Paul Boyer argues in the epilogue to By the Bomb's Early Light: American Thought and Culture at the Dawn of the Atomic Age that people living in the US felt a resurgence of fear about fallout in the mid-1950s following a series of atmospheric tests of multimegaton thermonuclear weapons that began in 1952. The most alarming of these was a test of a fifteen megaton device in March 1954 at the Bikini Atoll in the Marshall Islands code-named "Castle Bravo" that poisoned thousands of Pacific Islanders and the crew of the Japanese fishing vessel Lucky Dragon Number 5 (an important inspiration for the first Godzilla film). Radioactive rain fell on Troy, NY in 1953 and on Chicago in 1955; also in 1955, nuclear disarmament activists brought a group of twenty-five Japanese women nicknamed the "Hiroshima Maidens" to the US in a well-publicized tour (including a painfully awkward appearance on the "This Is Your Life" TV program) for reconstructive plastic surgery of the severe keloid burns that they had received. Worries about fallout from atmospheric testing even became an issue in the Presidential campaign of 1956.

Anxieties over radioactivity, then, were probably more profound for some of those who saw THE INVISIBLE RAY on television in 1957 than it had been for those who had seen it in the movie theaters in 1936. The same terrors over fallout that gave us movies like THE BEAST FROM 20,000 FATHOMS (1953), THEM! (1954), GODZILLA, KING OF THE MONSTERS! (1956), and ATTACK OF THE CRAB MONSTERS (1957) may have also given THE INVISIBLE RAY an extra dimension of horror for SHOCK! viewers that it hadn't had before.

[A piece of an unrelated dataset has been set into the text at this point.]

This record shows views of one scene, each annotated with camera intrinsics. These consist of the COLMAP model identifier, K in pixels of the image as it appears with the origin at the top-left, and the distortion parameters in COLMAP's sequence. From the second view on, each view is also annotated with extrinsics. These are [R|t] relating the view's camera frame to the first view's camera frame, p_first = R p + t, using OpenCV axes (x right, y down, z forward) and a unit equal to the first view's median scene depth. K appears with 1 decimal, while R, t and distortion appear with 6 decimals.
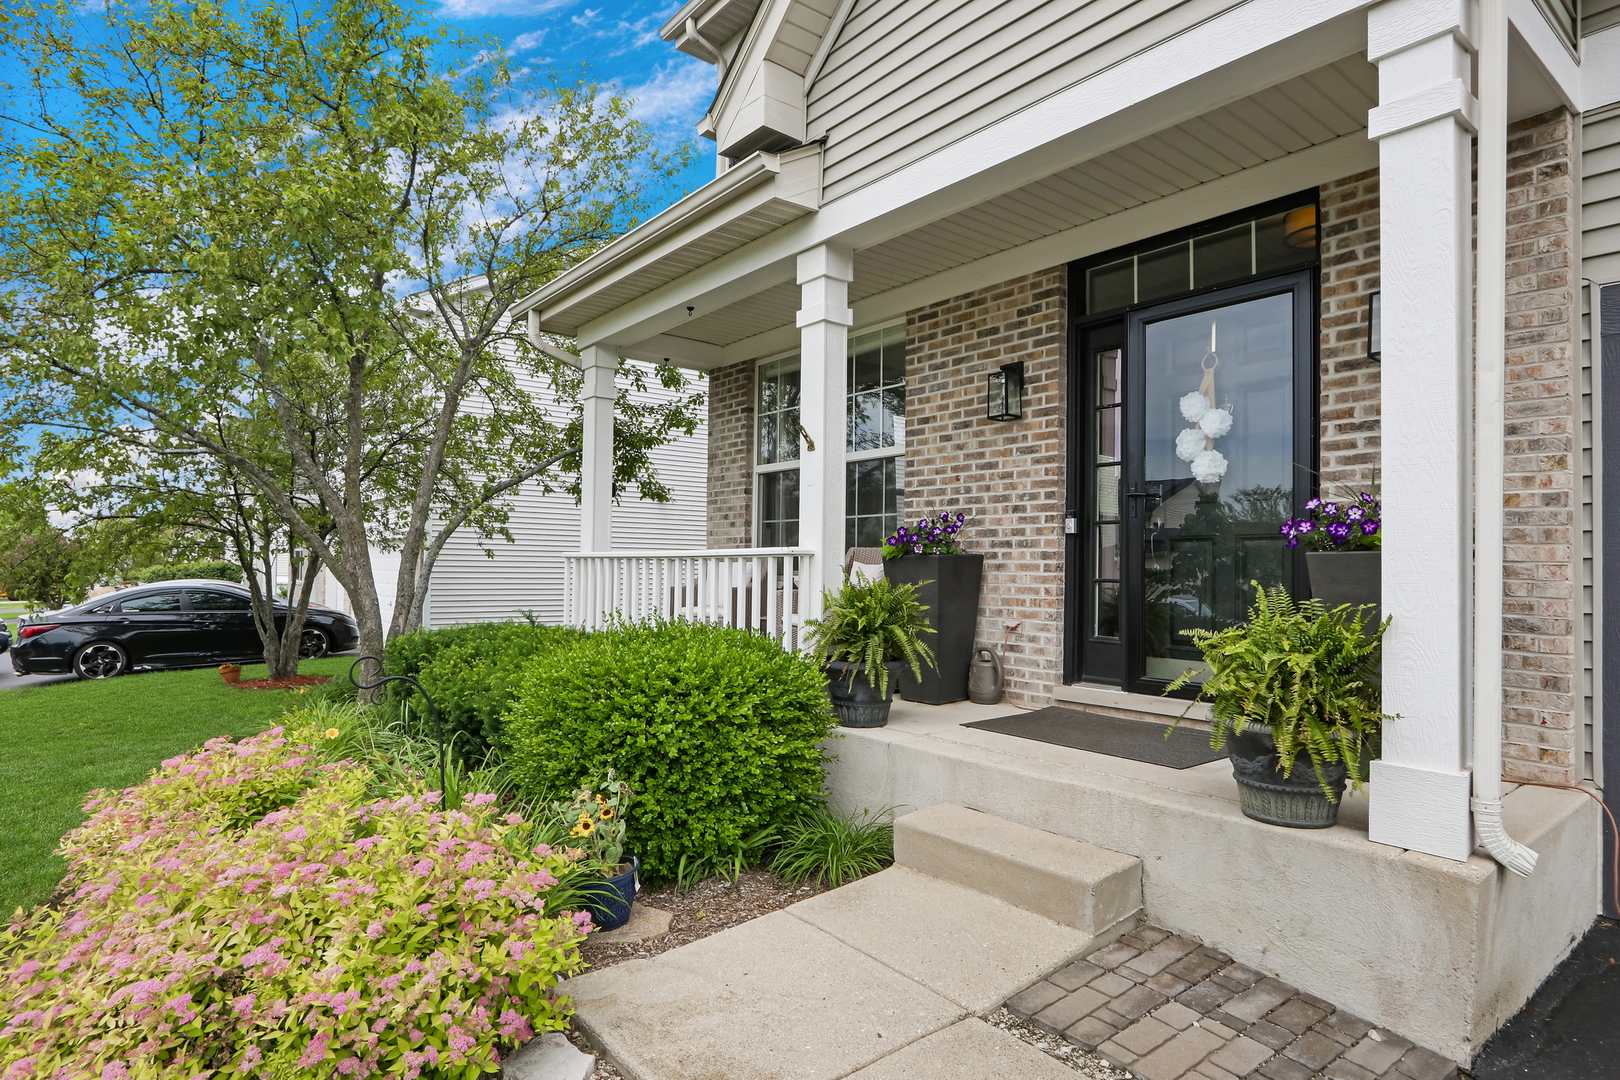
lens RADIAL K [[882.7, 0, 789.5], [0, 882.7, 546.4], [0, 0, 1]] dist [-0.000862, -0.000324]
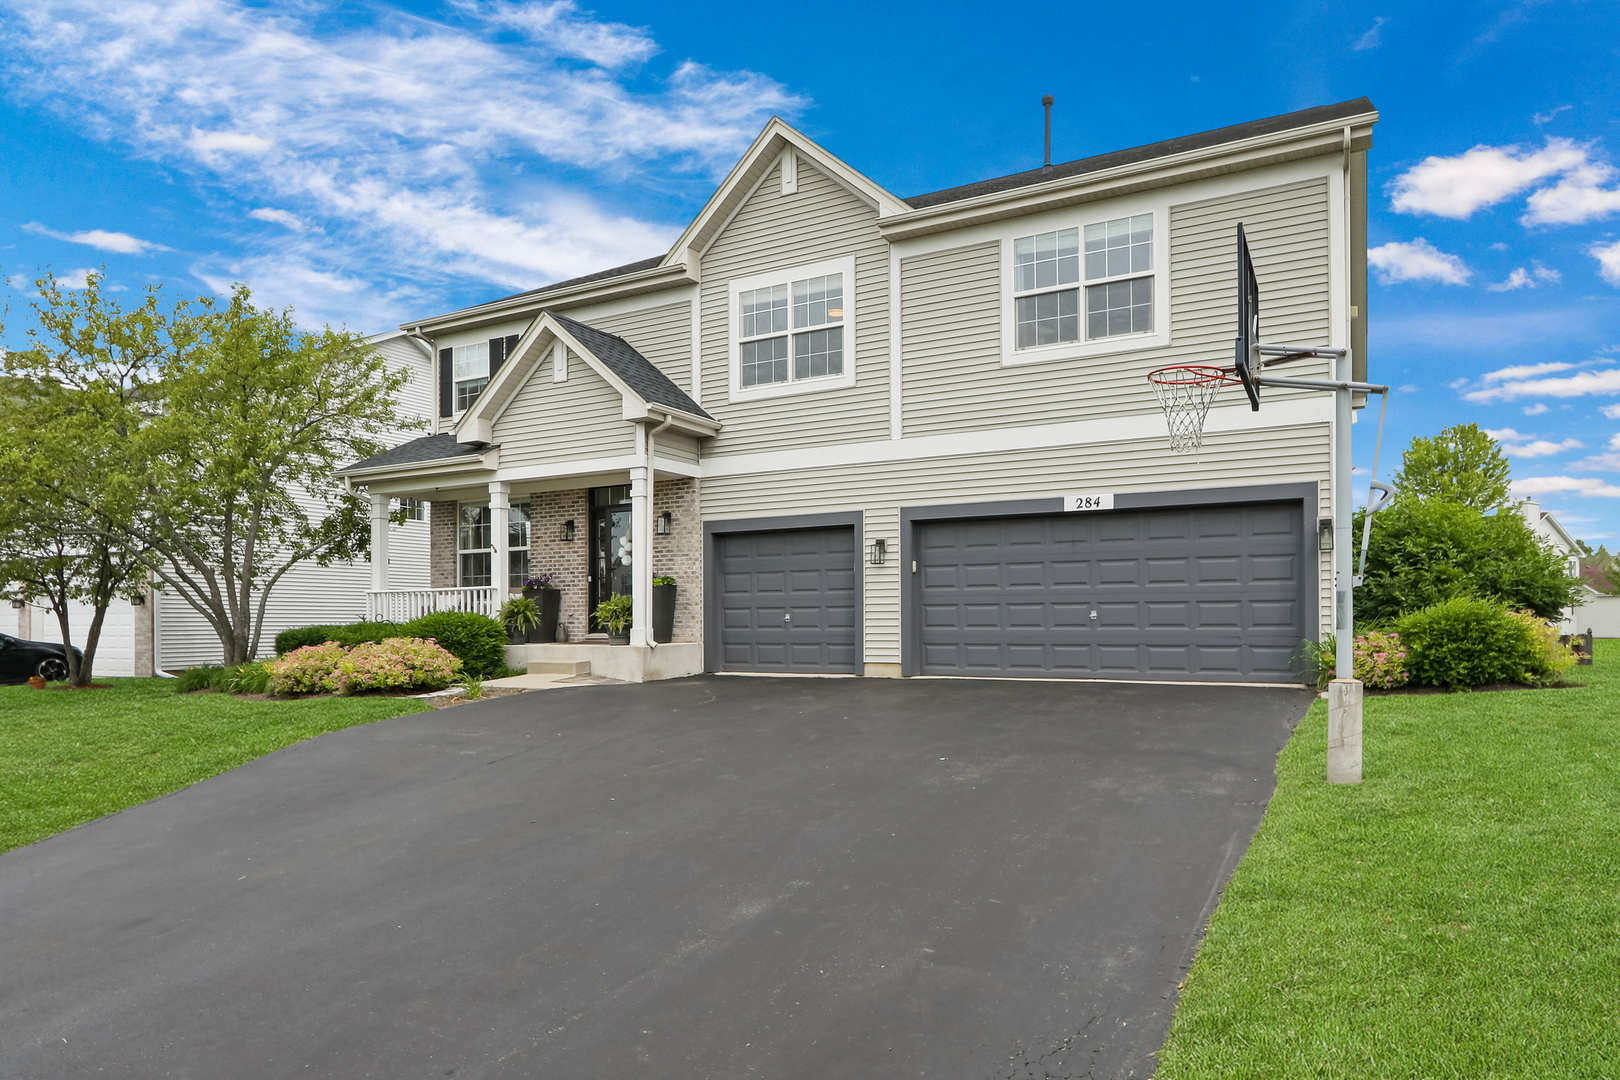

NEXT: Soft hands become ripping claws when a fabulous beauty turns into a crazed thing of evil. See the Shock feature film presentation THE SHE-WOLF OF LONDON. June Lockhart and Don Porter co-star.


Mirek said...

Excellent review, Creeping Bride, and fascinating linkage with Madame Curie and the Atom Bomb.

I'm out of town for the rest of the week, so I wasn't able to watch INVISIBLE RAY, but I have seen it in the past year. It's always been a curiosity, but a favorite of mine, too.

kochillt said...

Of the 3 major Karloff-Lugosi teamings from the mid 30's, THE INVISIBLE RAY has to be my favorite. It is quite rare for a Lugosi death on screen to be a tragic one, and the stars' final showdown remains one of their best scenes together. Even Karloff's demise prompted the same reaction, a real accomplishment for Western specialist Lambert Hillyer, whose gift for pacing was far better served here than in DRACULA'S DAUGHTER. I shed a tear for both Bela and Boris in this film, and also for SON OF FRANKENSTEIN. I discovered these films on Pittsburgh's CHILLER THEATER, hosted by Bill "Chilly Billy" Cardille, and have a complete list of all the titles that aired during its 20 year run (1963-1983), courtesy of John Buriak's excellent website. P.S.: I have also been priviledged to have met the very amiable Cardille on two memorable occasions.